SAN FRANCISCO -- Members of the Bay Area medical community took an opportunity during San Francisco Fleet Week to view disaster response demos aboard the USS Bonhomme Richard, Oct. 7.
First responders, including nurses, partnered with Navy medical staff to engage in mutual concerns regarding disaster relief and humanitarian assistance should a crisis occur in the area.
“Part of what we are doing today is bringing medical professionals from the civilian community here in San Francisco on to [USS] Bonhomme Richard to learn about our capabilities,” said Capt. Jonathan Harnden, commanding officer of Bonhomme Richard.
After touring the ship and seeing the medical and dental capabilities, the guests moved to Marina Green, where Marines and sailors set up a Shock Trauma Platoon medical unit and Forward Resuscitative Surgical Suite.
The sailors mission is to perform emergency life or limb saving procedures near the battlefield to improve survivability as casualties are transported to the next echelon of medical care such as Bonhomme Richard. The facilities can be set up in approximately one hour by Marines and sailors, and can hold patients up to 24 hours if needed with a staff of 18 to include emergency room physicians and Navy corpsmen.
“This meeting allows us to mitigate any delay or confusion by examining our procedures and theirs and coming up with a common way of doing things so we can work together with no delay or confusion and save lives,” said Petty Officer 2nd Class Eugene Lewis, hospital corpsmen with First Medical Battalion Advisor Training Group.
The local medical staff got a first-hand chance to see the Navy-Marine Corps rapid deployment capabilities as well as the training tools and dummies used for realistic scenarios.

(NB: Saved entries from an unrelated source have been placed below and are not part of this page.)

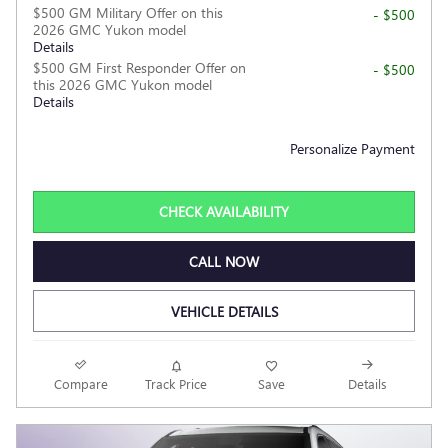
$500 GM Military Offer on this
- $500
2026 GMC Yukon model
Details
$500 GM First Responder Offer on
- $500
this 2026 GMC Yukon model
Details
Personalize Payment
CHECK AVAILABILITY
CALL NOW
VEHICLE DETAILS
Compare
Track Price
Save
Details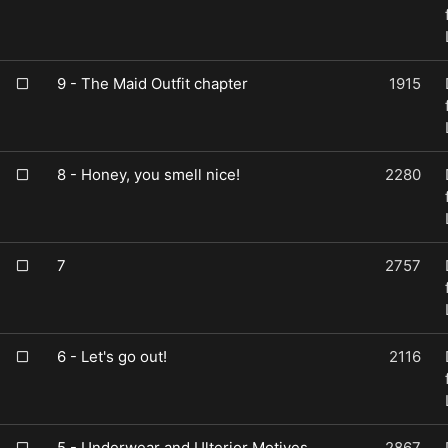
9 - The Maid Outfit chapter
1915
8 - Honey, you smell nice!
2280
7
2757
6 - Let's go out!
2116
5 - Underwear and Ulterior Motives
2867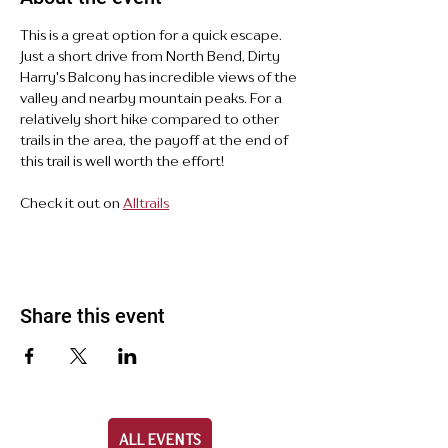
This is a great option for a quick escape. 
Just a short drive from North Bend, Dirty 
Harry's Balcony has incredible views of the 
valley and nearby mountain peaks. For a 
relatively short hike compared to other 
trails in the area, the payoff at the end of 
this trail is well worth the effort!
Check it out on 
Alltrails
Share this event
ALL EVENTS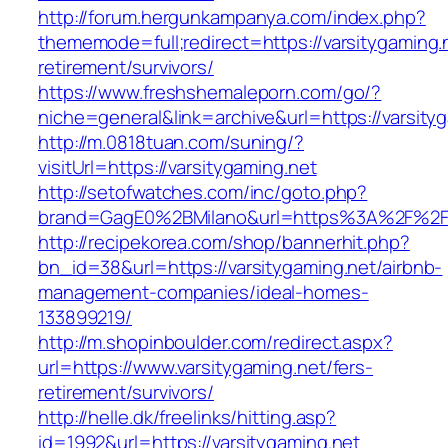
http://forum.hergunkampanya.com/index.php?
thememode=full;redirect=https://varsitygaming.
retirement/survivors/
https://www.freshshemaleporn.com/go/?
niche=general&link=archive&url=https://varsity
http://m.0818tuan.com/suning/?
visitUrl=https://varsitygaming.net
http://setofwatches.com/inc/goto.php?
brand=GagE0%2BMilano&url=https%3A%2F%2Fv
http://recipekorea.com/shop/bannerhit.php?
bn_id=38&url=https://varsitygaming.net/airbnb-
management-companies/ideal-homes-
133899219/
http://m.shopinboulder.com/redirect.aspx?
url=https://www.varsitygaming.net/fers-
retirement/survivors/
http://helle.dk/freelinks/hitting.asp?
id=1992&url=https://varsitygaming.net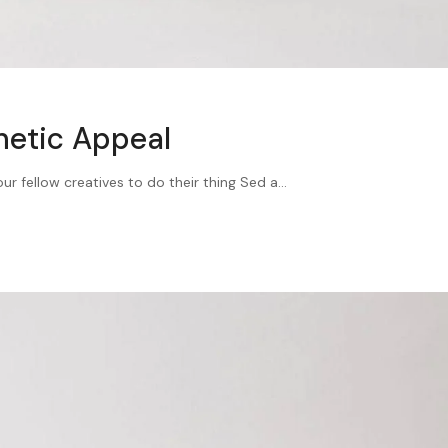
hetic Appeal
 fellow creatives to do their thing Sed a...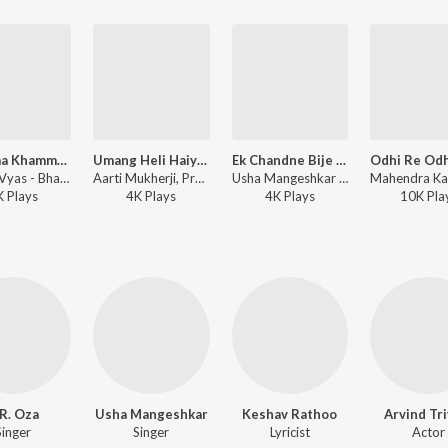
Khamma Khamma Khamma Peer Ne
Umang Heli Haiye - Aaya Poonam Ne Mele
Ek Chandne Bije Chandne
Pranlal Vyas - Bhaktashri Ranima Rudima
Aarti Mukherji, Praful Dave - Sukh Ma Sau Dukh Ma Vahu
Usha Mangeshkar - Jai Randal Maa
K
Play
s
4K
Play
s
4K
Play
s
10K
Pla
R. Oza
Usha Mangeshkar
Keshav Rathoo
Arvind Tri
Singer
Singer
Lyricist
Actor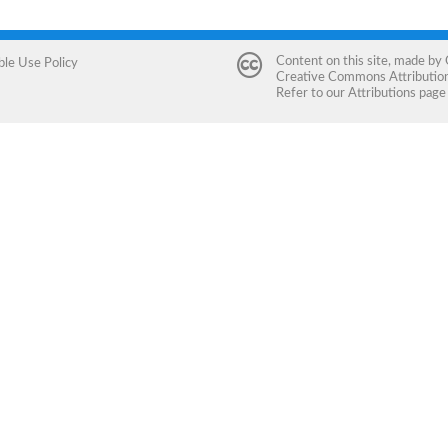
Content on this site, made by
ble Use Policy
Creative Commons Attribution 
Refer to our
Attributions
page 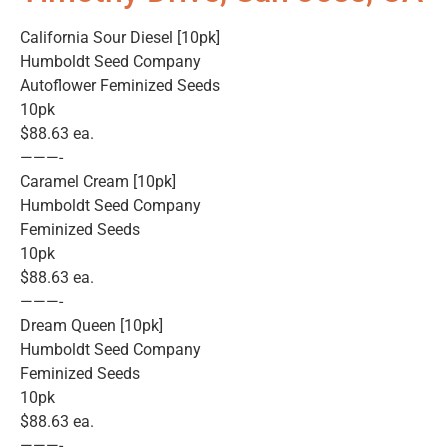
California Sour Diesel [10pk]
Humboldt Seed Company
Autoflower Feminized Seeds
10pk
$88.63 ea.
———-
Caramel Cream [10pk]
Humboldt Seed Company
Feminized Seeds
10pk
$88.63 ea.
———-
Dream Queen [10pk]
Humboldt Seed Company
Feminized Seeds
10pk
$88.63 ea.
———-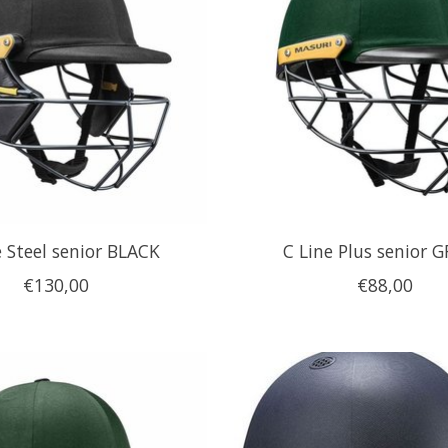
e Steel senior BLACK
C Line Plus senior 
€130,00
€88,00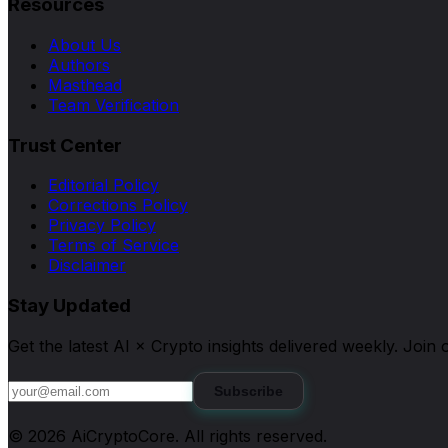
Resources
About Us
Authors
Masthead
Team Verification
Trust Center
Editorial Policy
Corrections Policy
Privacy Policy
Terms of Service
Disclaimer
Stay Updated
Get the latest AI × Crypto insights delivered weekly. Joi
Subscribe
©
2026
AiCryptoCore
. All rights reserved.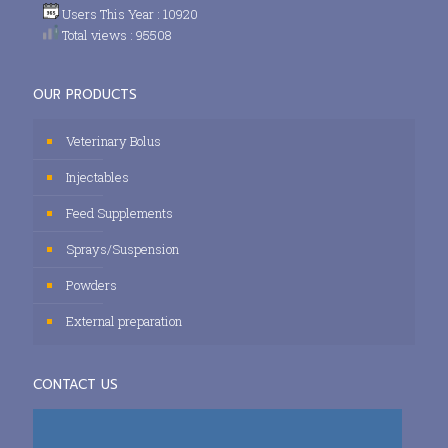
Users This Year : 10920
Total views : 95508
OUR PRODUCTS
Veterinary Bolus
Injectables
Feed Supplements
Sprays/Suspension
Powders
External preparation
CONTACT US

The visiting medical staff was hands-on with the equipment and gear made available during the exhibit.
“The ability to deploy this facility on American shores as well as overseas is an incredible capability,” said Greg Rohrbach, a nurse with San Francisco Veterans Administration Hospital.
Navy medical staff educated Bay Area first responders and showcased their interoperability capabilities if and when a disaster occurs.
“We have an incredible medical capability in the military,” Harnden said. “We are trying to educate [them] so they can think about it, know that it’s there and maybe take it a step further to figure out how to work it into their disaster response plans.”